La situazione appare di nuovo bloccata, a causa del tiranno di turno, e per dissipare la paura è necessario un nuovo sogno. Non è più la Giudea, ma la Galilea la meta del ritorno: il sogno conduce là, il “viaggio della speranza” deve dunque proseguire di oltre cento chilometri, prima di approdare, finalmente, a Nazareth. Gli antichi ebrei, al ritorno dall’Egitto, si stanziarono nella regione dei padri, sottomettendo i popoli cananei che nei secoli dell’esilio l’avevano occupata, e il re Davide fissò in Gerusalemme la capitale del regno unificato. Ben diversa è la “riconquista” della sua terra da parte del nuovo Davide, Gesù, che non si mette a combattere contro Erode o Archelao, per espugnare la Giudea, ma si sposta in un villaggio ignoto del Nord, Nazareth, dove prosegue per decenni una vita nascosta. Nel suo ultimo sogno, Giuseppe non rivendica la terra dei padri, ma si immerge nella terra delle genti, la Galilea. Non è un sogno di potestà, ma di prossimità: la famiglia di Nazareth vivrà semplicemente immersa nell’umano del suo tempo. Il re Davide e la sua grande famiglia avevano vissuto nel clima della corte; il nuovo Davide e la sua famigliola vivono nel clima del cortile. Rimangono estranei agli intrighi e alle lotte nei palazzi di Gerusalemme. A Nazareth la famigliola vive del proprio lavoro, delle relazioni di paese, delle amicizie e della semplice ospitalità che offre la vita sociale in un villaggio.
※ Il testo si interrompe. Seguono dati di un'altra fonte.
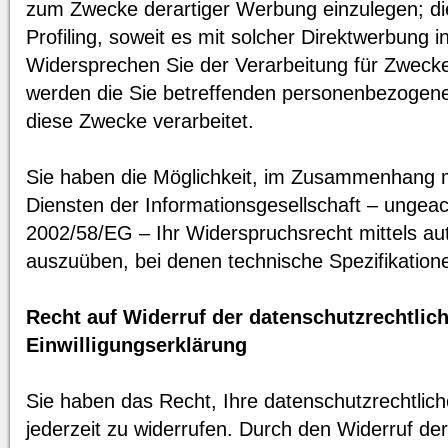
zum Zwecke derartiger Werbung einzulegen; die
Profiling, soweit es mit solcher Direktwerbung i
Widersprechen Sie der Verarbeitung für Zwecke
werden die Sie betreffenden personenbezogene
diese Zwecke verarbeitet.
Sie haben die Möglichkeit, im Zusammenhang 
Diensten der Informationsgesellschaft – ungeach
2002/58/EG – Ihr Widerspruchsrecht mittels aut
auszuüben, bei denen technische Spezifikatio
Recht auf Widerruf der datenschutzrechtlic
Einwilligungserklärung
Sie haben das Recht, Ihre datenschutzrechtlich
jederzeit zu widerrufen. Durch den Widerruf der 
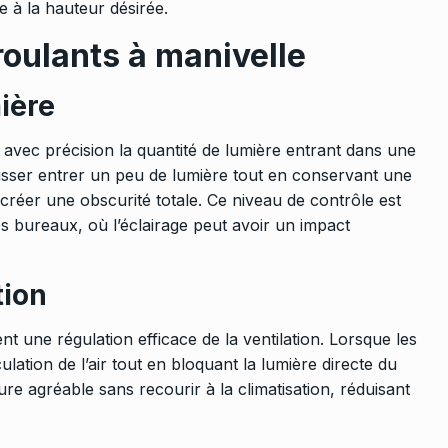
e à la hauteur désirée.
roulants à manivelle
mière
r avec précision la quantité de lumière entrant dans une
aisser entrer un peu de lumière tout en conservant une
créer une obscurité totale. Ce niveau de contrôle est
es bureaux, où l’éclairage peut avoir un impact
tion
nt une régulation efficace de la ventilation. Lorsque les
ulation de l’air tout en bloquant la lumière directe du
ure agréable sans recourir à la climatisation, réduisant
Il “Giubileo della speranza”, che oggi chiude le porte delle Chiese, lasciando aperte quelle dei cuori, ha svelato le ferite di tanti popoli: esuli, profughi, sfollati, richiedenti asilo. E di tanti, forse anche tra di noi, che, pur non dovendo fuggire da condizioni economiche, politiche o ambientali insostenibili, cercano asili di senso e rifugi interiori, perché – colpiti da malattie, sofferenze, divisioni, tradimenti, delusioni – devono lasciare la terra d’origine, il loro passato ormai insicuro, e inoltrarsi su altri orizzonti, dove trovare rifugio. Per molti, l’esperienza dei pellegrinaggi a Roma o nelle proprie diocesi, ha simboleggiato la ricerca di una terra nuova, sostenuta dalla speranza di lasciarsi alle spalle conflitti e violenze di ogni tipo, per immergersi nella Nazareth della famiglia, del lavoro, dell’amicizia, di una vita di relazione fatta di gesti quotidiani accoglienti. È la “conversione” a cui siamo stati invitati nell’anno giubilare: ed è proprio questa la porta che deve restare aperta tra di noi e con tutti: la porta dell’ospitalità.